> **Ketentuan Latihan**:
Tuliskan kembali baris-baris berikut tanpa perubahan apa pun, mulai dari baris yang memuat "What is the value" sampai baris yang memuat "To the nearest", kedua baris itu ikut disalin.

> **Bahan Sumber**:
——

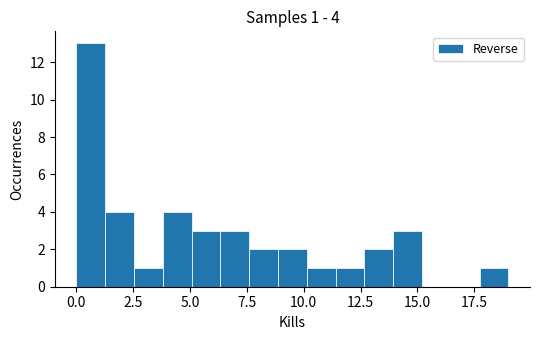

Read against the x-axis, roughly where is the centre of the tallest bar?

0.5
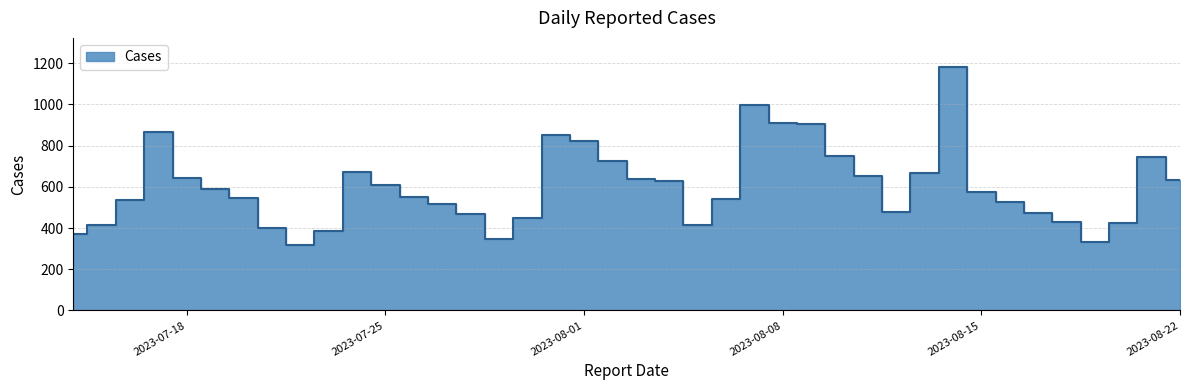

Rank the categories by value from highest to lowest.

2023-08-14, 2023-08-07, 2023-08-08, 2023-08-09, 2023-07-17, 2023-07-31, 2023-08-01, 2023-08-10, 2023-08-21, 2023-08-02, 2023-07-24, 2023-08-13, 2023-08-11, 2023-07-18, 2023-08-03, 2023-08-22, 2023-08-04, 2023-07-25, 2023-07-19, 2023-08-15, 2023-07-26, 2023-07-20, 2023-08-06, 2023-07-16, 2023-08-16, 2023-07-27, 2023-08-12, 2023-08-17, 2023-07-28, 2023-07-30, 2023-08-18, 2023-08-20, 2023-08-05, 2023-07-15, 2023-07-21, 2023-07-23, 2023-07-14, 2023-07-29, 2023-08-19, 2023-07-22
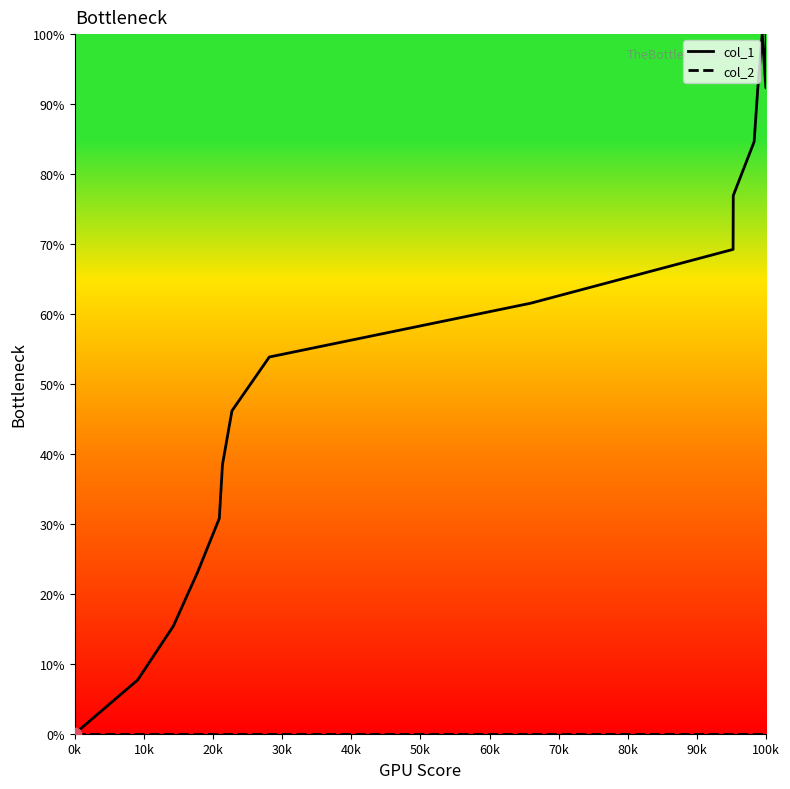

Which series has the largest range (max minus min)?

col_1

——

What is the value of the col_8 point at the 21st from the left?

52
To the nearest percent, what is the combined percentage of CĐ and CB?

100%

——

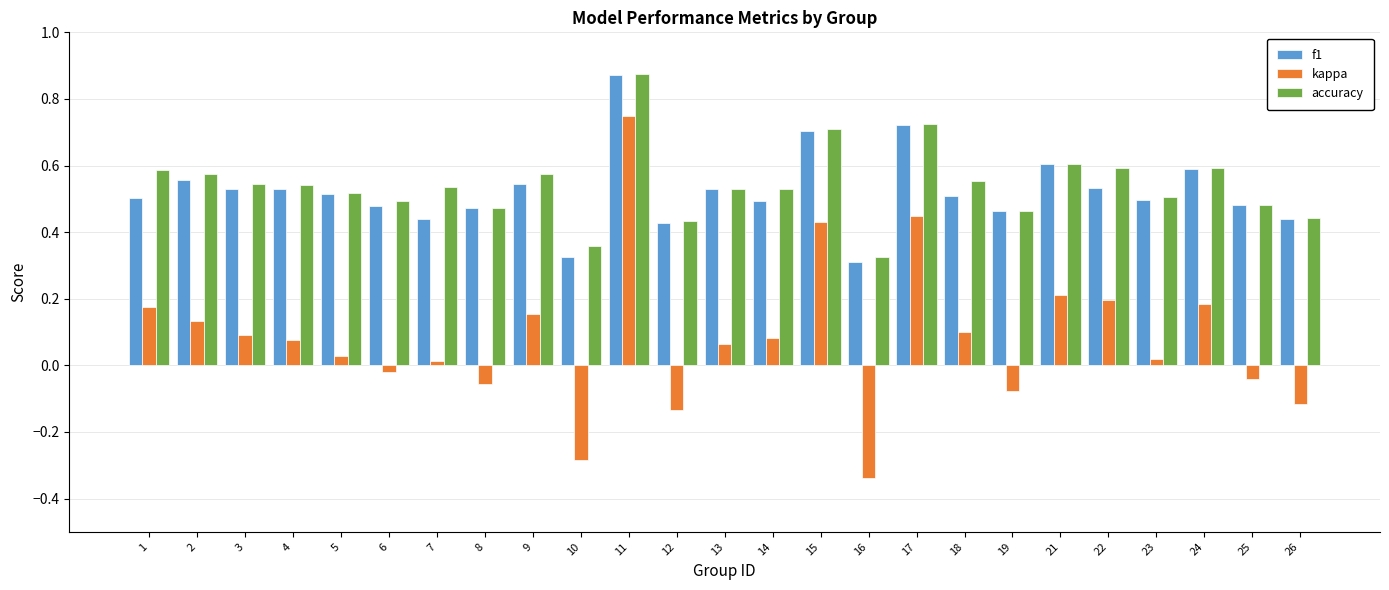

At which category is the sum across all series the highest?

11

——

> **Hasil**:
What is the value of the col_8 point at the 21st from the left?

52
To the nearest percent, what is the combined percentage of CĐ and CB?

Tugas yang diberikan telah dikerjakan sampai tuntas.